PORTLAND – I’m used to seeing office cubicles full of papers or folders, but I had never seen one crammed with buckets of coffee beans before.
Not until I spent a morning helping Paul Chiles blend coffee beans at Coffee By Design on Washington Avenue, that is.
As a production worker at the Portland-based coffee roaster, one of his main jobs is to mix beans together in the proper proportions to form blends with such names as Casco Bay, Phileas Fogg and Rebel Blend. Then the blends are sold to retailers or used at one of the four Coffee By Design coffeehouse locations in southern Maine.
But before I could help blend the beans, I had to promise not to give away how much of which bean was used in each blend. Coffee is a competitive business, I’m told.
“These are recipes, really, and it’s just a matter of blending the flavors of the beans to get the flavor you want,” said Chiles, 40, of Portland. “Some beans have a nutty flavor; some Ethiopian beans have a blueberry taste.”
The beans in the buckets crowding Chiles’ work counter were from all over the world — South America, Africa, Indonesia. Chiles picked up a couple of handfuls to show me that not all beans are the same — some are smooth and some more coarse, depending on the tools used to extract them from the coffee cherry they grew in.
“Coffee cherry?” I asked.
“That’s what they grow in — a cherry,” Chiles told me.
I had another revelation when Chiles and I passed some buckets of beans that weren’t yet roasted and I saw they were green.
But the beans Chiles worked with were roasted in a 25-pound or 50-pound roasting machine, both just a few feet from the cubicle work areas where Chiles and two other production workers were blending and packaging coffee.
Someone else was doing the roasting — the head roaster, as a matter of fact. The hum of the roasters was constant as we worked, as was the aroma of the beans.
As Chiles began to plan out his blending agenda for the day, he showed me the recipes that specified the kind of bean, what kind of roast (French is dark; Italian is not as dark) and how much of each.
The first thing we did was lug a dozen or more buckets of beans weighing about 5 pounds each from a storage room over to Chiles’ work area. Each bucket had a ticket on the lid specifying the bean, the roast and the date it was roasted. (Most were roasted that day or the day before.)
I tried carrying four at a time, like Chiles, two in each arm. But navigating the narrow doorways was tough, and the plastic buckets kept slipping out of my arms.
When we got the buckets to the work area, Chiles took the covers off and laid the identifying tickets in each bucket. We began scooping and pouring beans from the buckets to make various blends.
Then it occurred to me — what if we lose a ticket amid all the commotion of working with a dozen kinds of beans? How will we know which beans are which?
“Well, we can go back to the (computer spreadsheet) and see what beans we roasted on what day, and how much,” said Chiles. “So if we had a bucket without a ticket, we could figure it out.”
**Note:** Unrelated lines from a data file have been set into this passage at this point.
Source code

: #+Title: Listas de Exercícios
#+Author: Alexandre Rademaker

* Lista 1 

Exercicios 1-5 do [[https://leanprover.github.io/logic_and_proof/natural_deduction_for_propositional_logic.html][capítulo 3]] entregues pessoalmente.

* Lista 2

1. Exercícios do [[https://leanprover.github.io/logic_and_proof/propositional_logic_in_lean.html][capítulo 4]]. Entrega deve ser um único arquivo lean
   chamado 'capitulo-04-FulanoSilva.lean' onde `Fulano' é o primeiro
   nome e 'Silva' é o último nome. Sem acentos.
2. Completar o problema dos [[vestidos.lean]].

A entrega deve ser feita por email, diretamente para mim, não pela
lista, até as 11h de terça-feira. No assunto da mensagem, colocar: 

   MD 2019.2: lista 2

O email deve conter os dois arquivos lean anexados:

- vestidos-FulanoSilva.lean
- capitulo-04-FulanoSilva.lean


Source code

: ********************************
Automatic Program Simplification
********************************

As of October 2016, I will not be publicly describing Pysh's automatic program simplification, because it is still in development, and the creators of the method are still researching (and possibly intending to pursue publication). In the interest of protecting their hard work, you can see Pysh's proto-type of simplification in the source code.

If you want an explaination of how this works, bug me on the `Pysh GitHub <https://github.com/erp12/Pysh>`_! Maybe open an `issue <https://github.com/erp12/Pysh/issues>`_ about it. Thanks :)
The record-keeping for roasting and blending the beans at Coffee By Design is so detailed, they even keep track of the weather. That way they know if certain batches were roasted on humid days, dry days or days with low barometric pressure, all conditions that can affect the overall flavor of the beans.
Once we started making blends, Chiles wrote down the beans needed for each blend — some had as many as five, of various roasts — and the amount of each.
There was a standard recipe for each, but if Chiles was making a different amount than the recipe called for — say, 25 pounds instead of 5 pounds — he’d have to do some quick math, either in his head or on a calculator.
For one blend we were making, we needed 1.65 pounds of one bean, 1.35 pounds of another, and 1.05 of two others. When working with small amounts, I found that while weighing the beans I had to take out or add a few beans by hand to get the right amount.
Once we had everything weighed, we put the blended beans in another bucket attached to a spinning machine. Then we fastened a stretchy cord over the top and turned the spinner on for a minute or so. I thought I was following Chiles’ instructions perfectly, but I fastened the cord around the side of the bucket, not over the cover. If Chiles hadn’t corrected me, the blended beans would have poured out all over the floor.
“Spills do happen,” he said.
I learned that firsthand later, when I was helping another production worker, Charles Brant, package coffee in heat-sealed bags.
He showed me how to put the bag over a spout and fill the bags. Then he showed me a machine that took oxygen out of the coffee bags, put nitrogen in, and sealed them with heat.
All I had to do was put the bags on a little shelf, turn the machine on, then take the bags off. The machine that filled the bags was operated by a foot pedal, and at some point while he was showing me around, Brant stepped on the pedal with no bag in place. So beans went pouring onto the floor.
I was glad it wasn’t my fault, but it was definitely something I could have done, given a little more time.
“That’s not the first time that’s happened,” admitted Brant.